On August 18, 2008, and at a time of relatively moderate flow of the Koshi, the embankment was breached in Western Kusaha Panchayat in Nepal. The Government of Bihar failed to respond, and this time the damage became in all probability irreversible. The Koshi spilled out of the plateau it had been permitted to build and immediately inundated four Panchayats of Sunsari district in Nepal, with a population of some 35,000. The river now spread out to the east through Bihar, seeking its old channels on its way to the Ganges. Blocked on the west from its bed by its towering embankments, and from a direct route to the south by raised roadways, the river created an inland sea. The Koshi did not break through to the Ganges until well into September. By this time official sources acknowledged that 35 lakh people have been flooded out, and the true figure is surely far higher. The response of the Bihar and Union governments has been worse than inadequate, verging on the criminal. Deaths number in the thousands, and continue in the improvised camps where water and food are scarce, and disease flourishes. As you can see, neither the flood nor the response were a “natural calamity” but one squarely the result of the acts and omissions of the rulers of India and Bihar over the last fifty years, continuing to this very moment.

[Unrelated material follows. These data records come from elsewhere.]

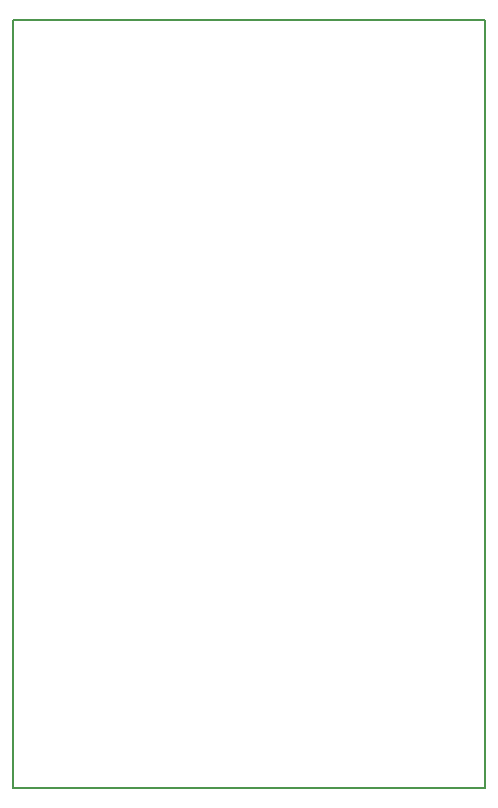
<source format=gm1>
G04 #@! TF.FileFunction,Profile,NP*
%FSLAX46Y46*%
G04 Gerber Fmt 4.6, Leading zero omitted, Abs format (unit mm)*
G04 Created by KiCad (PCBNEW 4.0.2+dfsg1-stable) date Tue 20 Nov 2018 02:17:26 PM EST*
%MOMM*%
G01*
G04 APERTURE LIST*
%ADD10C,0.100000*%
%ADD11C,0.150000*%
G04 APERTURE END LIST*
D10*
D11*
X175000000Y-95000000D02*
X135000000Y-95000000D01*
X175000000Y-160000000D02*
X175000000Y-95000000D01*
X135000000Y-160000000D02*
X175000000Y-160000000D01*
X135000000Y-160000000D02*
X135000000Y-145000000D01*
X135000000Y-145000000D02*
X135000000Y-95000000D01*
M02*

</source>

In this stench of death and failure of the Indian post-Independence regime, came the first hint of a better future. Nepal Prime Minister Prachanda said after a visit to Sunsari, one of his first tasks as PM, that the Indo-Nepal Treaty of 1954 was”a historical blunder.” Indian promises to Nepal in the 1954 Koshi agreement (and its subsequent amendments) of benefits have without exception turned out to be lies. The irrigated land lies (today submerged) within India, “concessional” electric power is charged for at high rates, payment for Nepali lands submerged or leased has not been made after many decades, promised roads were not built by India, and maintenance of the embankments — and the embankments themselves — collapsed. See SB Pun, “Kosi River: From ‘Sorrow of Bihar’ to ‘Sorrow of Nepal?'” Spotlight, Sept 5, 2008.
It is not only the embankments that have been breached, the 1954 Koshi agreement — an unequal treaty if ever there were one — has been breached as well. Under international law it is now no more than a scrap of paper. There is no hope for a rational solution to the dramatic challenges of the ecological water crisis from the criminal gang of bourgeois Bihari politicians, from deranged giant dam proponents, from Chidambaram&Co, from the “cross-fire” murdering generals of Bangladesh, or from the gentle hands of the Sangh Parivar. But Nepal is a necessary participant in any water plan; that is where the rivers commence. When Prachanda sits down to renegotiate the water treaties he will be representing not only Nepal, but the hopes of all in the region for a better future. Yet ultimately if we are successfully to manage the looming environmental water disaster it shall require a radical change in the balance of class forces in society in both India and Bangladesh; we can hope that Nepal will light the path.